Third, they test and implement changes with the highest potential to impact Emotional Connection (from brand positioning, message design, and media selection to on-line targeting and interaction, product development, and channel strategies).
Fourth, they monitor Emotional Connection over time to ensure that all customer-facing functions are generating the highest returns from their investments.
These four steps replace the vicious circle of functional benefits and price promotion with a virtuous circle that builds continuous competitive advantage, driving higher Emotional Connection and financial results.

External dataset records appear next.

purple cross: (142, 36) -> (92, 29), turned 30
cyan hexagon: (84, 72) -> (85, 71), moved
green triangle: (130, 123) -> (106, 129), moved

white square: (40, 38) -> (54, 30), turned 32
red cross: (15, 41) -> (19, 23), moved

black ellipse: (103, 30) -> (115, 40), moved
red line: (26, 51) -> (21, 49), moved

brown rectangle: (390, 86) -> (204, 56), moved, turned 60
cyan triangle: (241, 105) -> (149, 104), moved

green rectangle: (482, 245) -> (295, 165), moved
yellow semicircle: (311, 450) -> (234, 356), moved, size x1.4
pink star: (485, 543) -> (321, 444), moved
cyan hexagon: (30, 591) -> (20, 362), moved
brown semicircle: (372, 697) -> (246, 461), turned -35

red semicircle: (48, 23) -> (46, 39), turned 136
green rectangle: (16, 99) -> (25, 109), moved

A frozen snacks brand whose sales and market share were in long-term decline had been relying on heavy couponing which was eroding profit margins. New product introductions weren’t making an impact. Big data-based analytics helped them discover the value of Emotionally Connected consumers versus those who were just “highly satisfied” with the product and perceived strong brand differentiation. Those Emotionally Connected consumers comprised 22 percent of their customer base, but purchased 2.4 times as much annually, spent 1.7 times as much every time they bought (due in part to higher price realizations), and were 6.4 times more likely to purchase the brand even if a competitor’s was on sale.
The brand team’s focus on the primary emotional benefit of “helping Moms keep their kids happy” drove consideration, which was already high for their and competitors’ brands. But after Emotional Connection analysis, the team found that what actually drove purchase frequency, loyalty, and price realization were surprising emotional factors such as “reward myself” and “perform at a higher level” that didn’t come through in conventional research. Those successful emotional factors were about the Moms, not the kids.

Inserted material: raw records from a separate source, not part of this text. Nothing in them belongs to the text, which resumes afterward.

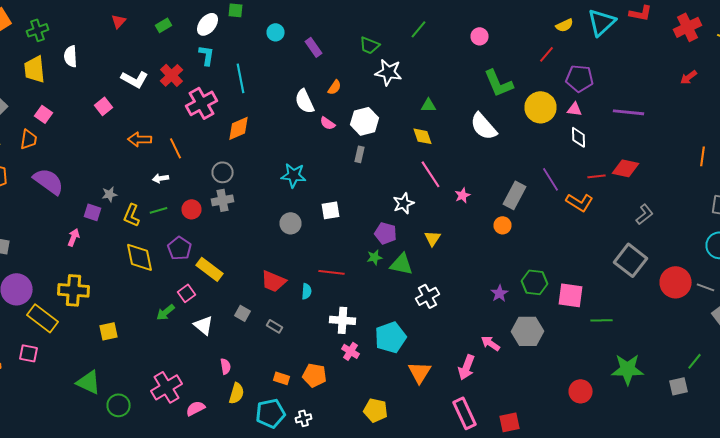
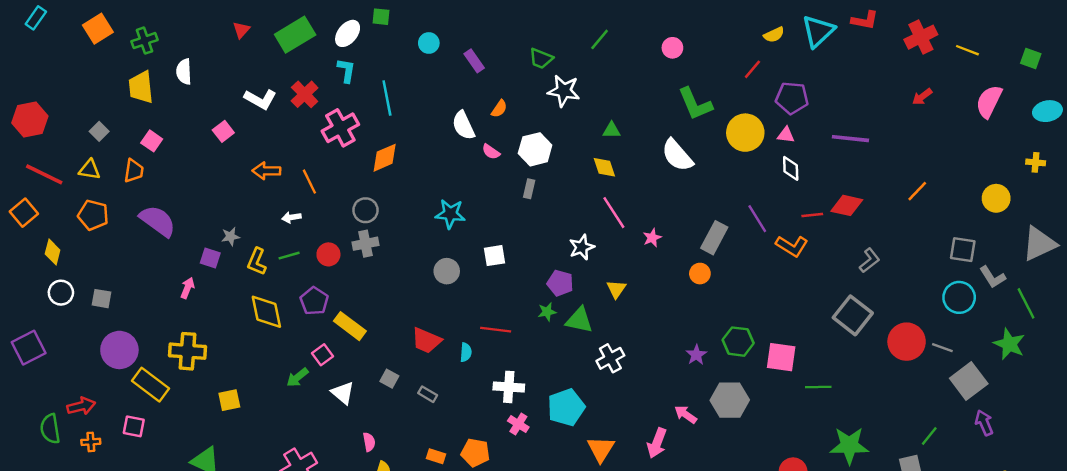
green rectangle: (164, 25) -> (295, 35), size x2.0
orange line: (702, 156) -> (917, 191), moved, turned 36

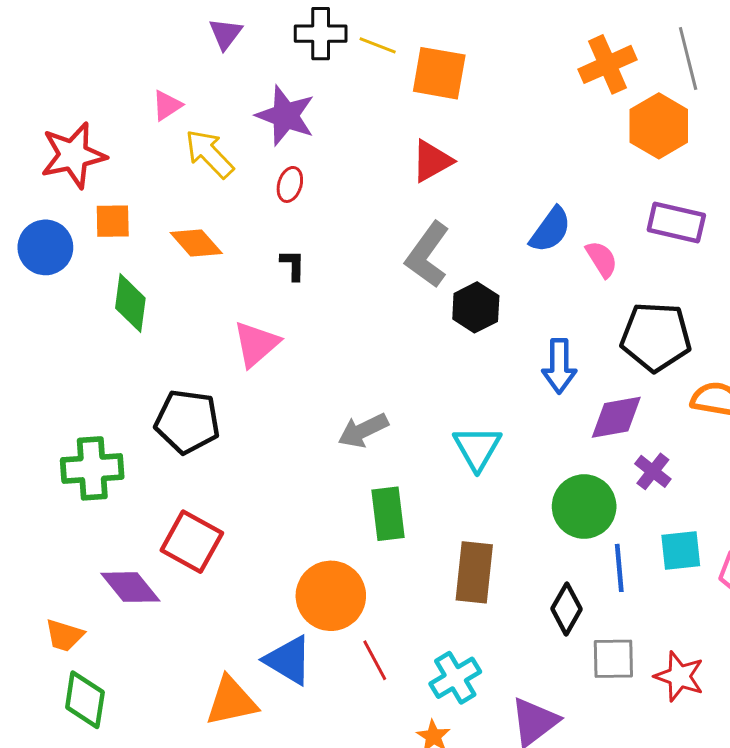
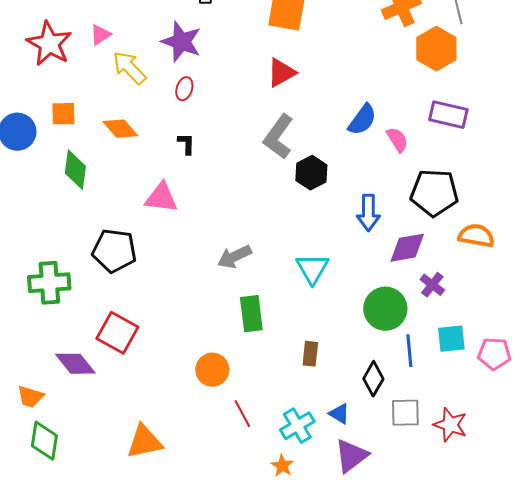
red star: (73, 155) -> (49, 44), moved, turned -30
pink triangle: (256, 344) -> (161, 198), turned 48
brown rectangle: (474, 572) -> (310, 354), size x0.6
orange circle: (331, 596) -> (212, 370), size x0.7
blue triangle: (288, 660) -> (339, 414), moved, size x0.6

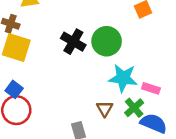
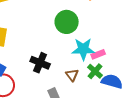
black cross: (73, 42) -> (40, 63), moved
pink rectangle: (151, 88) -> (98, 54), moved, turned -32

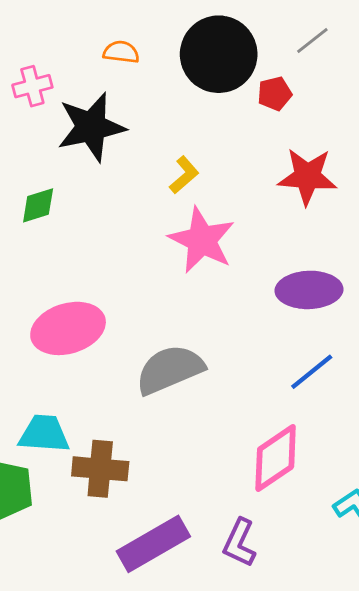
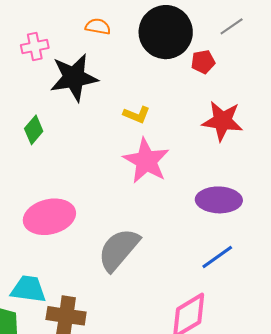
yellow L-shape: (184, 175) -> (137, 115), turned 60
green diamond: (38, 205) -> (34, 130), turned -36
gray semicircle: (170, 369) -> (119, 250), turned -30

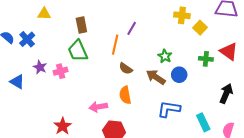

Based on these precise and actionable insights, the brand reconfigured its messaging, reduced promotional activity, and invested in the touch points that the analytics said would generate higher Emotional Connection, such as the mobile app and consumer-generated website content. As a result, across its entire customer base, their Emotional Connection Score rose to 29 percent, surpassing the leading competitor. Overall household penetration grew from 12 to 15 percent, the average price per purchase increased 39 percent, and the click-through rate more than doubled – all of which drove a 21 percent increase in sales.
This example illustrates the power of focusing big data and predictive analytics on the fundamental goal of all CPG companies: to generate an Emotional Connection with consumers. In an increasingly challenging and competitive marketplace, leading-edge CPG firms are leveraging Emotional Connection to revitalize lifetime customer value and organic revenue and profit growth.
Alan Zorfas is the Co-Founder and Chief Intelligence Officer of Motista, a predictive consumer intelligence firm. Daniel Leemon is a Senior Executive Advisor to Motista.